The United States will press the industrialized Western nations to cut their oil imports another 1 million barrels a day, diplomatic sources here said.
However, they said, Washington is backing away from plans to seek sanctions against nations that exceed internationally agreed-upon import ceilings.
The United States previously had been reported ready to take a very tough line to get its partners in the 20-nation International Energy Agency, who meet here beginning Monday, to agree to put teeth in accords to cut oil consumption.
U.S. officials have encountered resistance to their approach, notably from the West Germans, who take the view that Europe historically has had a good energy conservation record compared to the United States, and that the United States is a Johnny-come-lately which still has much further to go than Europe to eliminate waste in energy consumption.

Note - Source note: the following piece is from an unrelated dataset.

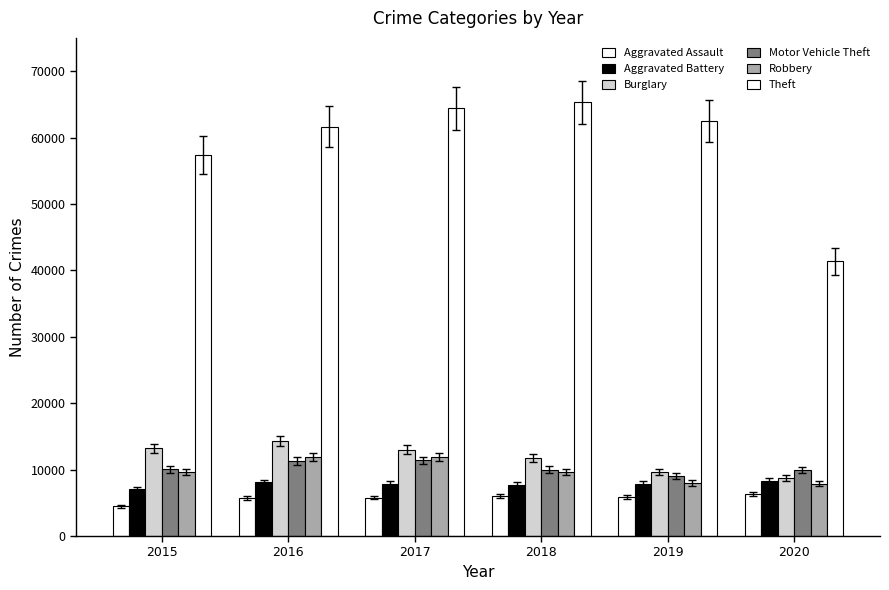

At which category does the chart reach its minimum across all series?

2015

The Americans have been urging on the IEA the need to show serious efforts and results before the oil price-setting meeting of the Organization of Petroleum Exporting Countries in Caracas, Venezuela, a week from Monday. The meeting of the IEA energy ministers here was originally scheduled for January and was moved up to precede the OPEC meeting at American insistence.
The Americans have also been campaigning to erase the bad image of the United States as an energy-waster, arguing that it is outdated. U.S. officials point out, for example, that American oil imports were 7.9 million barrels a day for the four weeks ending Nov. 30, representing a 4.6 percent decrease compared to the same period last year.
The West German reply is that much of this improvement is attributable to economic downturn in the United States and that it makes no sense for Europe to plan itself into a recession just to match the U.S. percentages.
Among the sanctions that the United States had been proposing was the exclusion from the IEA's standby emergency oil-sharing setup of any country that exceeds its oil import ceilings. The sharing plan provides for the distribution of available oil imports to IEA members on a proportional basis if the available supply should fall 7 percent or more below existing levels.
The U.S. delegation, headed by Energy Secretary Charles Duncan, is expected to encounter no resistance to another proposal for detailed quarterly reporting on how countries perform on their commitments. Publication of the findings would provide a basis for singling out countries that do not meet their commitments.
Average oil imports of the 20 member states, grouping all the major non-communist industrial oil consumers except France, are expected to be 25 million barrels a day this year. The IEA already had agreed to set a target of 24 million barrels a day for 1980, and the United States is now seeking a cut to 23 million.
U.S. sources would not discuss in advance of Monday's meeting what proportion of that conservation burden the United States would propose to take on itself.
The nine-member European Economic Community has agreed to an overall ceiling for 1980, but resisted setting country-by-country goals until 1981. The Americans are pressing for immediate national commitments from the Europeans. How detailed the commitments are will be a test of the success of Monday's conference, energy officials said.
The U.S. insistence on further import cuts is based on the assumption, shared by IEA and international oil industry analysts, that there will be at least 2 million barrels a day less available from OPEC next year. It is generally assumed that Iran will wind up cutting its current production of about 3.5 million barrels a day approximately by the 700,000 barrels a day that the United States used to take before it embargoed Iranian oil.
Libya and Abu Dhabi each have stated their intention to lower production by 100,000 barrels a day. Kuwait, Nigeria and Venezuela are expected to cut production by 200,000 barrels a day each. Those bits and pieces total 800,000 barrels a day.
The big question is whether Saudi Arabia, now producing at 9.5 million barrels a day, is willing to continue to exceed its own official production limit of 8.5 million barrels a day.
Their is a widespread view among oil analysts that economic recession may reduce demand for oil automatically by the 2 million barrels a day that they expect the OPEC nations to reduce their 1980 production.
Another factor is that IEA members have been doing an extraordinary amount of stockpiling, estimated at 1 million barrels a day. While no one knows exactly what state and company storage capacity really is, it is assumed by the IEA that there is not much spare storage capacity left and that once the storage tanks are all filled and the spare oil tankers are loaded up, demand will fall naturally.
One of the problems in assessing next year's supply situation is that OPEC countries have delayed signing contracts for 1980 pending the outcome of the Caracas meeting. Some importing countries have been unable to get any firm commitments.
Anyone who had been counting on Mexico's taking up the slack in the market created by Iran, had better think twice, one analyst added. "Mexico probably has the same level of reserves as Iran," he said. "But the Mexicans saw the results of Iran's rapid economic growth, and they don't want to take the risk of having an Iranian-style revolution if they produce too much oil."